Colombes : une bombe de la Seconde Guerre mondiale neutralisée, retour des riverains

Un bruit sourd suivi de lourds échos a marqué ce dimanche après-midi à Colombes, dans les Hauts-de-Seine, la destruction d’une imposante bombe de la Seconde Guerre mondiale. Cette opération de déminage a permis aux 15.000 riverains évacués de regagner leurs domiciles une heure après l’explosion contrôlée.

EN BREF

  • Des milliers de riverains évacués lors de la destruction d’une bombe de 225 kilos.
  • Opération de déminage complexe menée par cinq experts, sans incident.
  • La neutralisation de cette munition rappelle des interventions similaires à Paris.

L’explosion, survenue à 15h18, visait une bombe aérienne anglaise de 225 kilos, contenant 100 kilos d’explosifs, selon Béatrice Steffan, secrétaire générale de la zone de défense de Paris. Cette munition, tombée de 4.000 mètres en 1942, avait été découverte fortuitement lors de travaux de BTP le 10 avril, s’étant enfoncée à trois mètres sous terre sans détoner. L’expert technique Christophe Pezron a souligné le caractère providentiel de cette découverte, affirmant qu’un immeuble aurait pu être construit au-dessus de l’engin si les pelleteuses avaient creusé un peu plus.

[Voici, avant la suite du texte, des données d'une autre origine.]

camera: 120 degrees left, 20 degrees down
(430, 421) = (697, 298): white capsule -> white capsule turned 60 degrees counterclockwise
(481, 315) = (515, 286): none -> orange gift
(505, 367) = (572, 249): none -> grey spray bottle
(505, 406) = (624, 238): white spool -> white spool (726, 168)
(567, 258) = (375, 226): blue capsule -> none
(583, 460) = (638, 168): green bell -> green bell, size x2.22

La destruction de cette bombe a nécessité un modus operandi de haute technicité. Cinq démineurs se sont d’abord engagés à extraire l’arme et à la transporter sur 30 mètres au sein du chantier. Initialement, l’équipe avait prévu de désamorcer manuellement l’engin, mais le détonateur s’étant révélé totalement soudé, ils ont dû opter pour une destruction contrôlée.

Pour ce faire, la bombe a été descendue dans un trou recouvert de charges explosives et entièrement recouvert par un dôme de sable. La stratégie de sécurité comprenait également la création de tranchées pour casser la propagation des ondes de choc souterraines, ainsi qu’une vérification de la canalisation de gaz par GRDF, effectuée avec succès après la détonation. Ce dispositif a permis de garantir la sécurité des riverains tout en minimisant les risques de dommages aux infrastructures environnantes.

Le préfet des Hauts-de-Seine, Alexandre Brugère, a souligné l’ampleur de l’opération, qui a nécessité l’évacuation de 15.000 personnes, un défi logistique supérieur à celui rencontré lors du déminage de la porte de la Chapelle à Paris en 2019, où 10.000 personnes avaient été évacuées. À 16h30, il a annoncé la levée du périmètre de sécurité, initialement prévu jusqu’à 19h00, permettant aux habitants de retrouver leurs foyers.

Le maire de Colombes, Joakim Giacomoni, a également exprimé sa satisfaction, qualifiant cette opération de réussite pour ses habitants. La préfecture de police avait déployé des moyens importants pour sécuriser la zone, mobilisant plus de 360 personnels de police et de secours, incluant 200 forces mobiles et la brigade des sapeurs-pompiers de Paris. Les riverains, maintenus à bonne distance, ont été accueillis dans cinq centres d’accueil, où ils ont pu patienter dans l’attente de leur retour.

Cette journée a été marquée par des moments d’émotion, avec des applaudissements spontanés des riverains présents à la sortie du chantier, saluant le travail des équipes de déminage. La neutralisation de tels vestiges en milieu urbain dense rappelle la paralysie de la gare du Nord à Paris en mars 2025, provoquée par la découverte d’une munition de 500 kilos, nécessitant l’évacuation d’écoles et mobilisant 300 policiers.

Ce succès technique à Colombes témoigne de l’importance des interventions de déminage dans les zones urbaines, où les vestiges de la guerre continuent de représenter un danger potentiel. Les autorités demeurent vigilantes face à ces risques, assurant la sécurité des citoyens tout en préservant la mémoire historique des événements passés.